- _Task description_
Repeat every item below word for word, but leave the pictures out.

◆ ◆ ◆ ◆

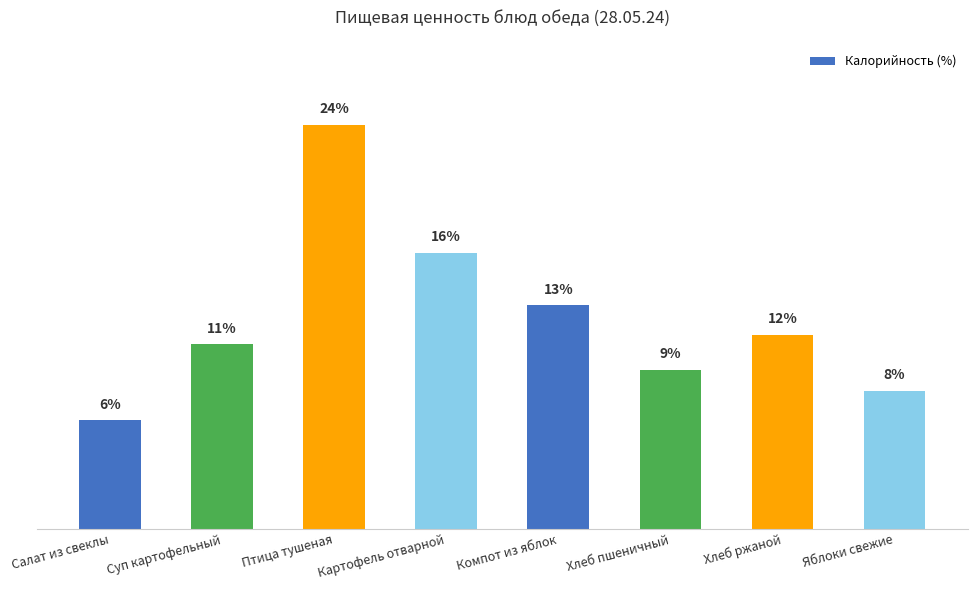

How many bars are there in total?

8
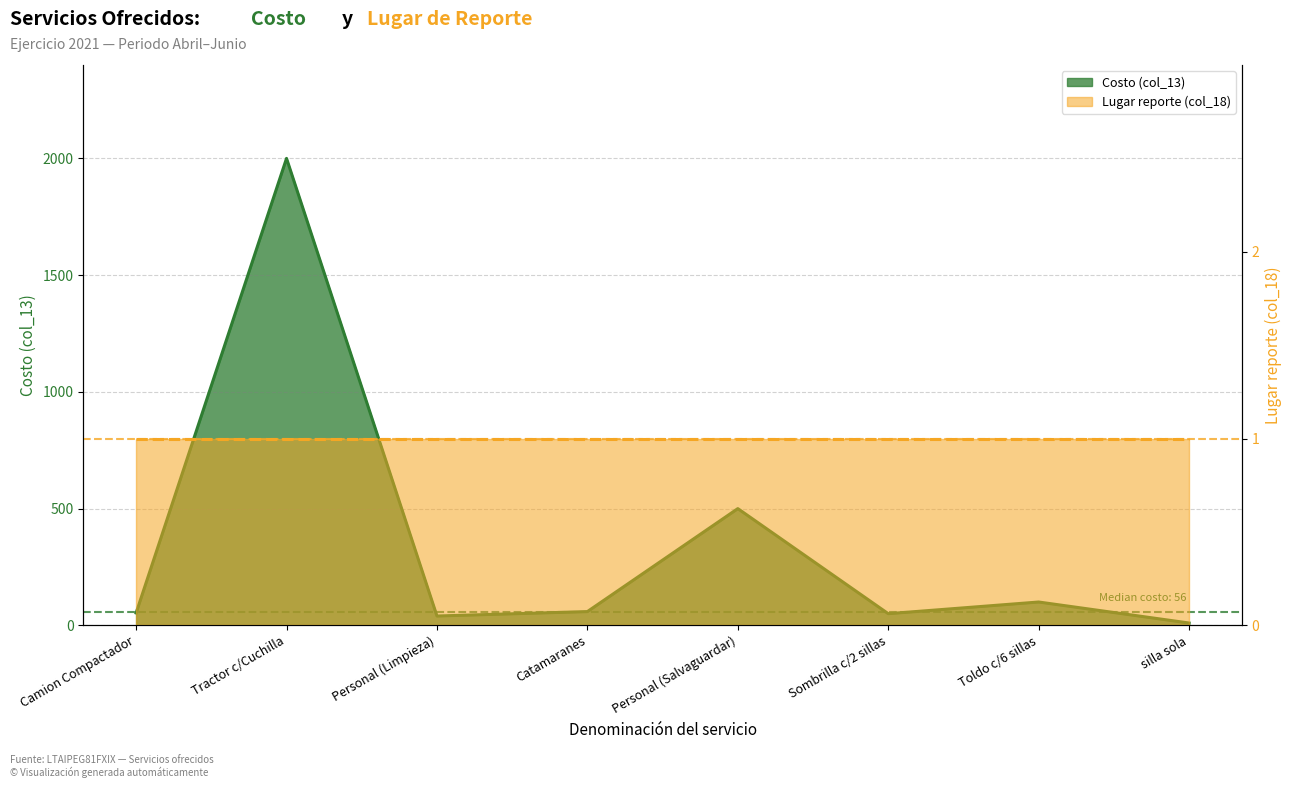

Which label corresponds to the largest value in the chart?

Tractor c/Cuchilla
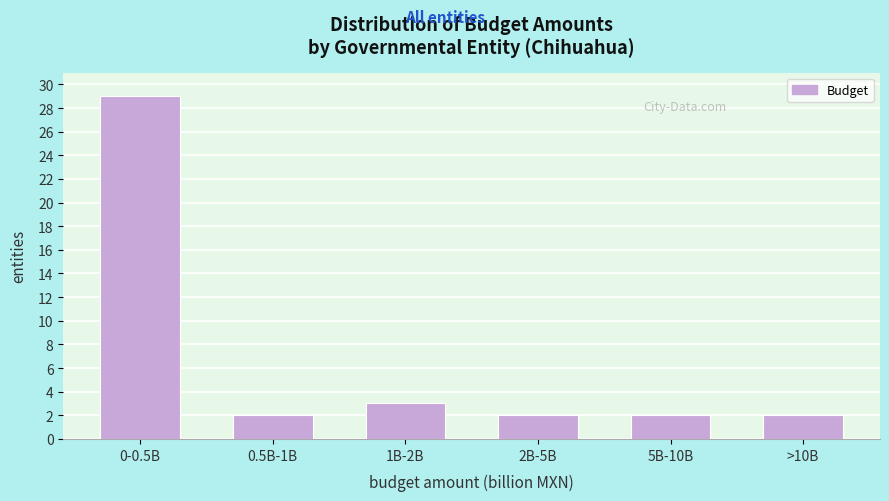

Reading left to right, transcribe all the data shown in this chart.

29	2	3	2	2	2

◆ ◆ ◆ ◆

- _Answer to this task_
How many bars are there in total?

8

Which label corresponds to the largest value in the chart?

Tractor c/Cuchilla

Reading left to right, transcribe all the data shown in this chart.

29	2	3	2	2	2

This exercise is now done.